Start of Text passage

Venice 2024: Yoo Youngkuk at Carlo Scarpa’s Fondazione Querini Stampalia
One of Carlo Scarpa’s finest Venetian projects plays host to a celebrated Korean abstract painter for the duration of the Venice Biennale of Art 2024. The presentation of Yoo Youngkuk, a collateral project of the art festival, is organised by Yoo Youngkuk Art Foundation & curated by Kim Inhye.
An exhibition of Yoo Youngkuk, regarded as the first Korean abstract painter, takes over various
rooms of Fondazione Querini Stampalia, including spaces that Carlo Scarpa
famously remodelled in the early 1960s. Organised by the Yoo Youngkuk Art
Foundation and curated by Kim Inhye, a curator at Korea’s National Museum of
Modern and Contemporary Art, the exhibition offers a compelling presentation of
the work and life of an artist who lived between 1916 and
2002.
It spans three floors, with the visitor working their way up from Carlo Scarpa’s ground floor, a space designed not to compete with the city’s water and flooding but accept it as part of the architectural site, utilising the exhibition space with a floor of washed concrete slabs and walls of Istrian stone introduced by Scarpa. Here, plinths present Yoo’s lithographic works as a gentle introduction to both the building and artist, the garden view opening conversations with the gestural landscape forms in Yoo’s works.

End of Text passage
Start of Information shown

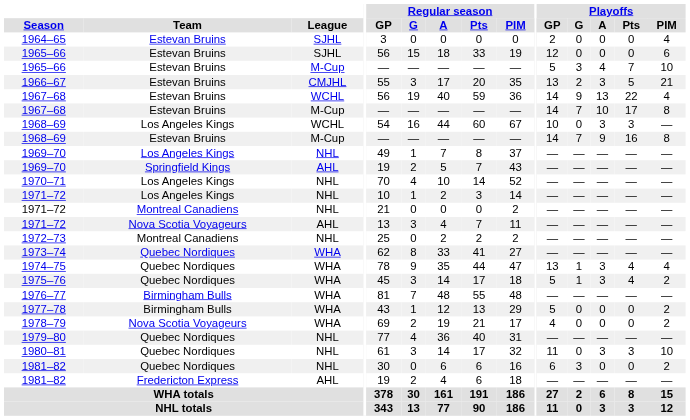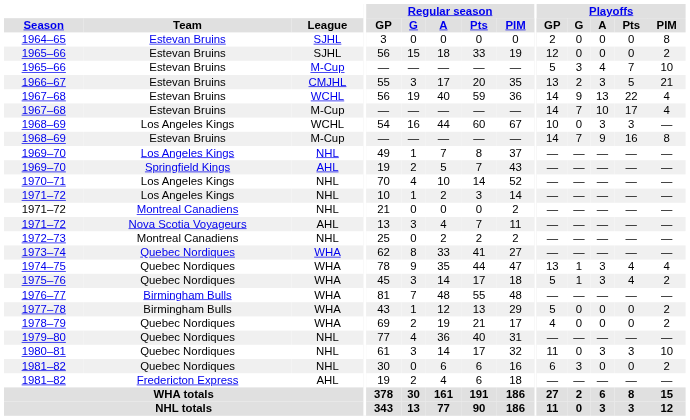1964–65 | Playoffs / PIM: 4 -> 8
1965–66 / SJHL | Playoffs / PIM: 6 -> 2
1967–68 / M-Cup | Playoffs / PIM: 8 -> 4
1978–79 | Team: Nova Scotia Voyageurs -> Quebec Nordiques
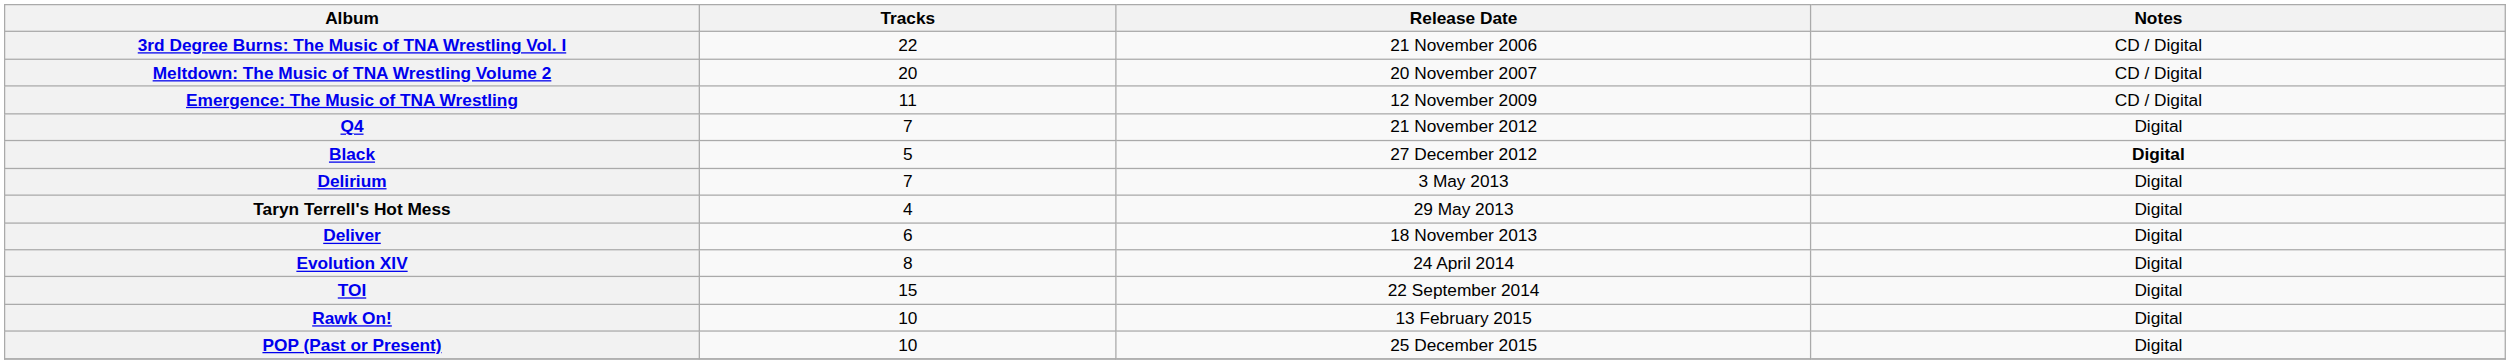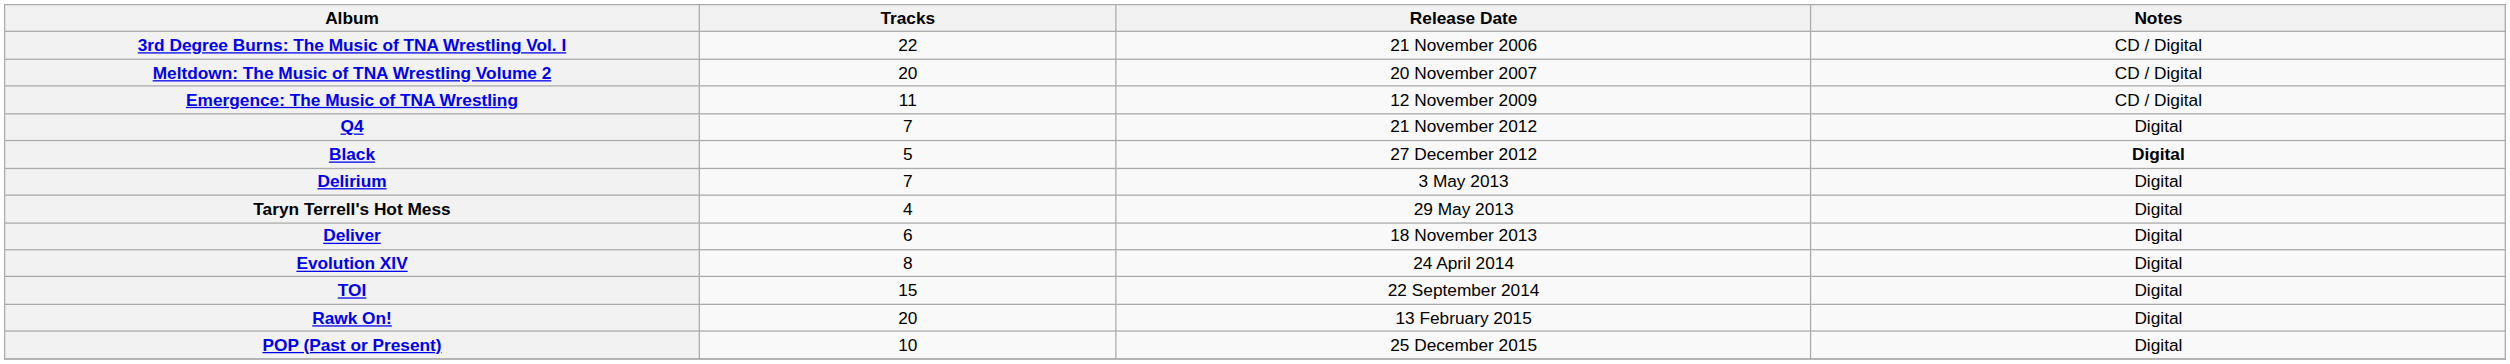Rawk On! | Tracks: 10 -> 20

End of Information shown

= Work instructions =
1: Return the passage of the article on the Yoo Youngkuk exhibition starting with "It spans three" and going on through "in Yoo’s works.".
2: Retype every line of the difference records exactly, omitting the pictures.
These records are unrelated to the article.

= Results =
1:
It spans three floors, with the visitor working their way up from Carlo Scarpa’s ground floor, a space designed not to compete with the city’s water and flooding but accept it as part of the architectural site, utilising the exhibition space with a floor of washed concrete slabs and walls of Istrian stone introduced by Scarpa. Here, plinths present Yoo’s lithographic works as a gentle introduction to both the building and artist, the garden view opening conversations with the gestural landscape forms in Yoo’s works.

2:
1964–65 | Playoffs / PIM: 4 -> 8
1965–66 / SJHL | Playoffs / PIM: 6 -> 2
1967–68 / M-Cup | Playoffs / PIM: 8 -> 4
1978–79 | Team: Nova Scotia Voyageurs -> Quebec Nordiques
Rawk On! | Tracks: 10 -> 20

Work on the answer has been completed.